■ Ejercicio escrito A ■
¿Qué dice el texto sobre el campamento acerca de estos puntos?
(i) ¿Qué es lo único que se ha ido aclarando conforme se han ido viendo más ideas?
(ii) ¿Qué ha sustituido como fin a la meta mayor para la que el campamento era un medio?
(iii) ¿Qué quiere la voz del texto en la última frase?
■ Ejercicio escrito B ■
Continúa el texto sobre el campamento a partir de su última frase.

■ Fragmento del documento ■

★ ★ ★ ★ ★

Conforme viene más gente se va haciendo más difícil. Porque hay aún más opiniones. Y parece que mucha de la gente que va llegando tiene ideas que difieren bastante de lo que queríamos en esa primera asamblea. O a lo mejor es que no lo teníamos muy claro, y conforme se han ido viendo más ideas, lo único que hemos ido aclarando es lo que no queremos.

El campamento ha crecido hasta límites que aquellos que estábamos la primera noche no podríamos haber imaginado. Estamos perfectamente organizados. Somos una micro-ciudad hiper-eficiente. Pero en mi opinión, tiene fecha de caducidad. No sé cuál. Pero la tiene. Porque ¿ahora qué? El campamento era un medio para conseguir una meta mayor, pero esa meta se ha vuelto invisible, o muy lejana, porque ya no hay acuerdo respecto a cuál es, y el campamento la ha sustituido como fin.

Me encanta el campamento. Es como una isla en el tiempo y el espacio en la que he conocido a un montón de gente que en otras circunstancias no habría conocido, y la que ya quiero. He hablado mucho, he pensado mucho, y mi mente se ha expandido un poco más. Y tal valiosa experiencia, me ha hecho pensar, a pesar de los momentos de desesperación profunda, que tal vez la meta no era otra más que conocernos, encontrarnos, escucharnos, y aprender a comprendernos un poco mejor.

Y ahora sí que puedo responder abiertamente a esa pregunta. ¿Por qué estoy aquí?

Porque estoy cansada de la España pasiva, dormida, que no se inmuta ante nada, que permanece desunida e incomunicada. Que padece cada injusticia sentada en el sofá, lamentándose y auto compadeciéndose, sin hacer nada por cambiar. Pero algo ha cambiado. Hemos despertado, hemos reaccionado por fin, después de tan largo letargo. Somos pocos, pero somos más que antes, y hemos conseguido que la gente se pregunte cosas, se cuestione cosas, se informe, sienta curiosidad, salga de sus casas y acuda a un foro ciudadano en el que dejarse oír.

Tal vez no debamos hacer propuestas sobre temas políticos, o económicos. Al fin y al cabo, somos muy poquitos, y no representamos a la mayor parte de la población. A lo mejor simplemente tenemos que seguir despertando a diferentes personas, a su capacidad de juicio y su sentido crítico. No somos quienes para tomar decisiones. No somos los que más sabemos. Pero si los más activos, creativos e imaginativos. Nosotros tenemos la mente despierta. Y yo quiero despertar más mentes. Quiero menos borregos y más personas.

★ ★ ★ ★ ★

■ Datos proporcionados ■
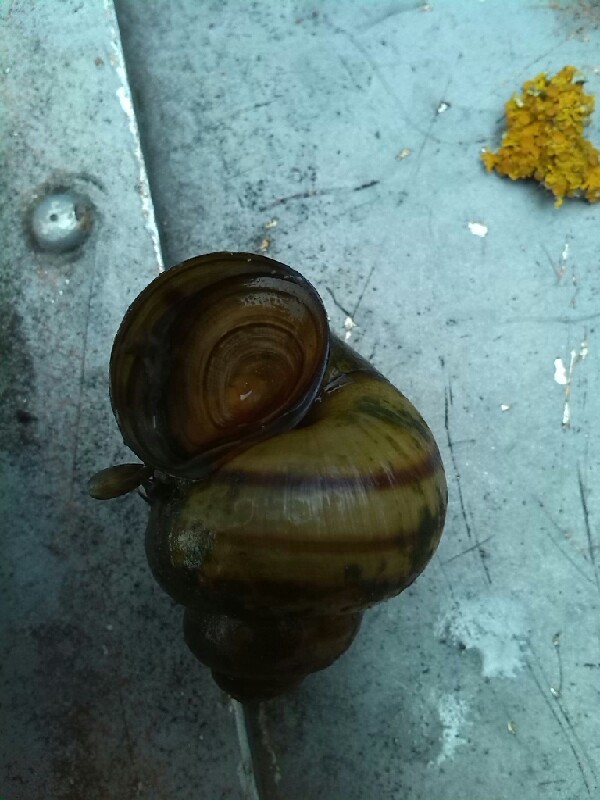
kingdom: Animalia
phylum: Mollusca
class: Gastropoda
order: Architaenioglossa
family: Viviparidae
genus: Viviparus
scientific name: Viviparus contectus
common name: Lister's river snail
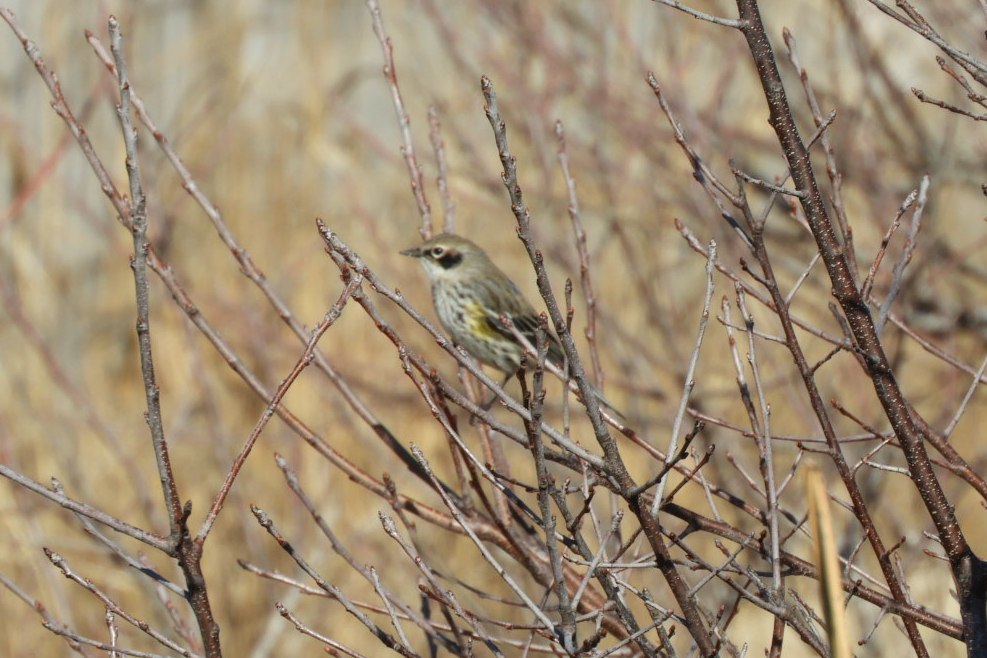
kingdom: Animalia
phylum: Chordata
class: Aves
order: Passeriformes
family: Parulidae
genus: Setophaga
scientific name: Setophaga coronata
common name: Myrtle warbler
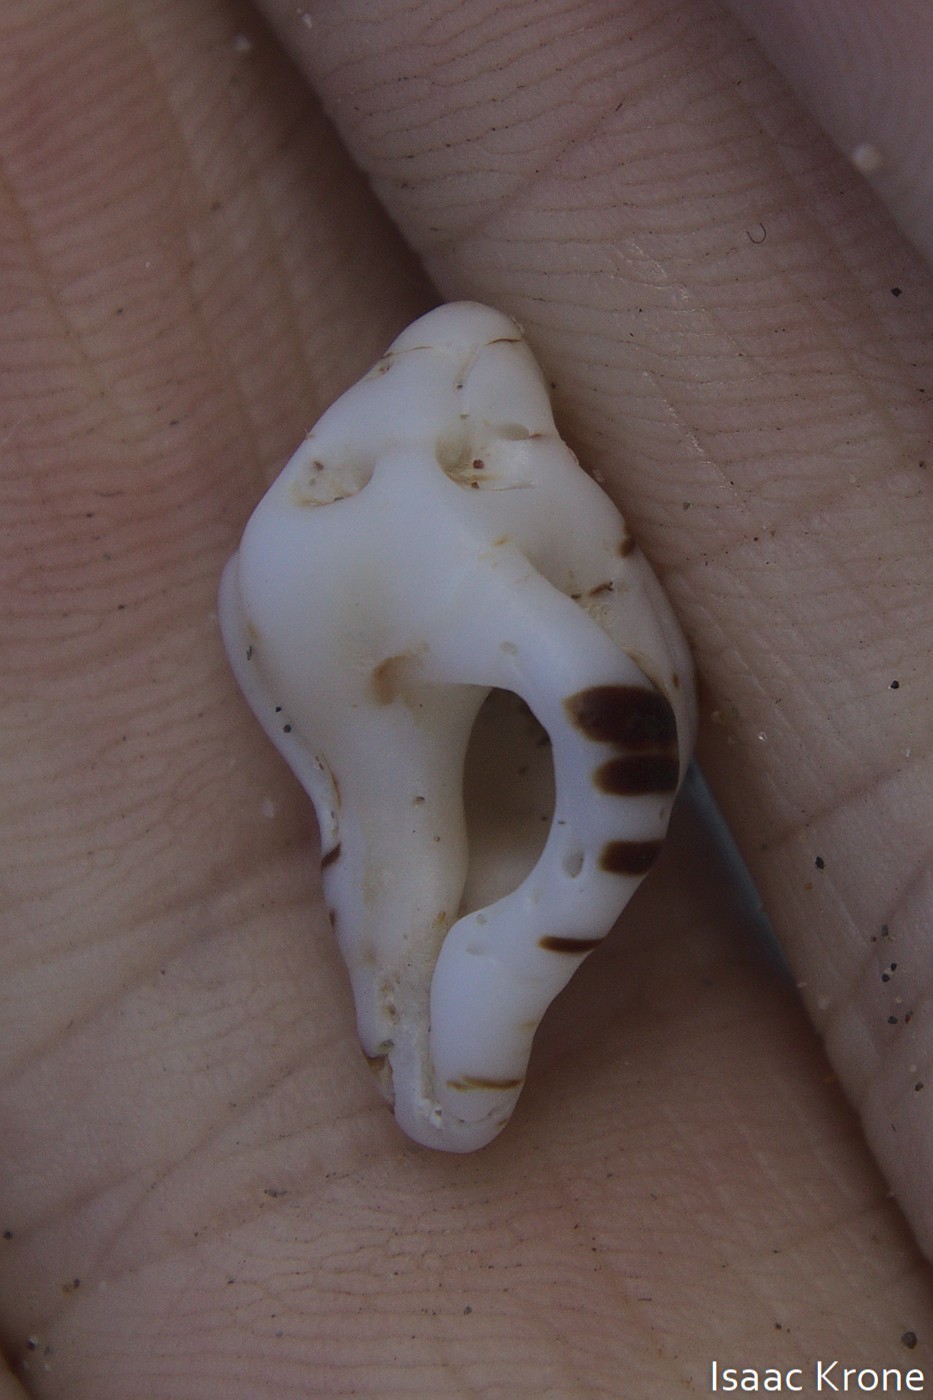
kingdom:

★ ★ ★ ★ ★

■ Resultado A ■
(i) Lo que no quieren.
(ii) El propio campamento.
(iii) Menos borregos y más personas.

■ Resultado B ■
A lo mejor, e irónicamente, nuestro cometido sea invitar a la reflexión.

lunes, 16 de mayo de 2011

De autobuses y cosas espontáneas.

(La palabra espontaneidad no me gusta, será por ese diptongo forzado, es difícil de pronunciar.)

Hoy estaba sentada en el autobús junto a un señor orondo. Un señor de estos que ocupa su asiento, y mitad del tuyo, y entre su considerable volumen y tu cadera ancha se produce una lucha de átomos por ocupar un mismo espacio que no podía acabar bien. Y ahí estábamos él y yo, yo y él, tratando de acomodarnos en la incomodidad, con un calor pegajoso de tormenta, y un intento de brisa que entraba por la microscópica ventanilla del autobús. Y es que los autobuses tendrían que ser más anchos, digo yo, porque son en cierto modo discriminatorios. Sólo hay dos asientos grandes, para gente grande, en todo el autobús. Y encima son los mismos que los reservados a ancianos o embarazadas, o madres con bebés. Que luego encima, esos asientos no los cede ni Dios. Y ves a una quinceañera flacucha sentada en el asiento que le correspondería al señor orondo, y ni estando tan espatarrada como está ocupa un tercio del asiento. Y mientras, él y yo apretujados. Que ha habido un momento en el que he temido por mi vida, porque hemos cogido una curva al puro estilo Fitipaldi, y el señor se ha balanceado peligrosamente sobre mí. Como cuando te montas en el saltamontes, y el que te cae encima pesa más que tú. Y encima el pobre intenta evitar que todo su peso te escachufle (escachuflar es una hermosa palabra, pero Word no me la admite y me la subraya en rojo. Odio cuando Word se cree que sabe más que yo) agarrándose con todas sus fuerzas al otro extremo del vagón/asiento/como quiera que se llame la cosa del saltamontes. Y el señor ha hecho más o menos lo mismo. Y yo he dado gracias al señor que diseñó el autobús de Tuzsa, porque al menos puso asidores al alcance.
Pero bueno, que yo no quería hablar de los autobuses, que es un tema que da para mucho, y está muy presente en mi vida, pero no.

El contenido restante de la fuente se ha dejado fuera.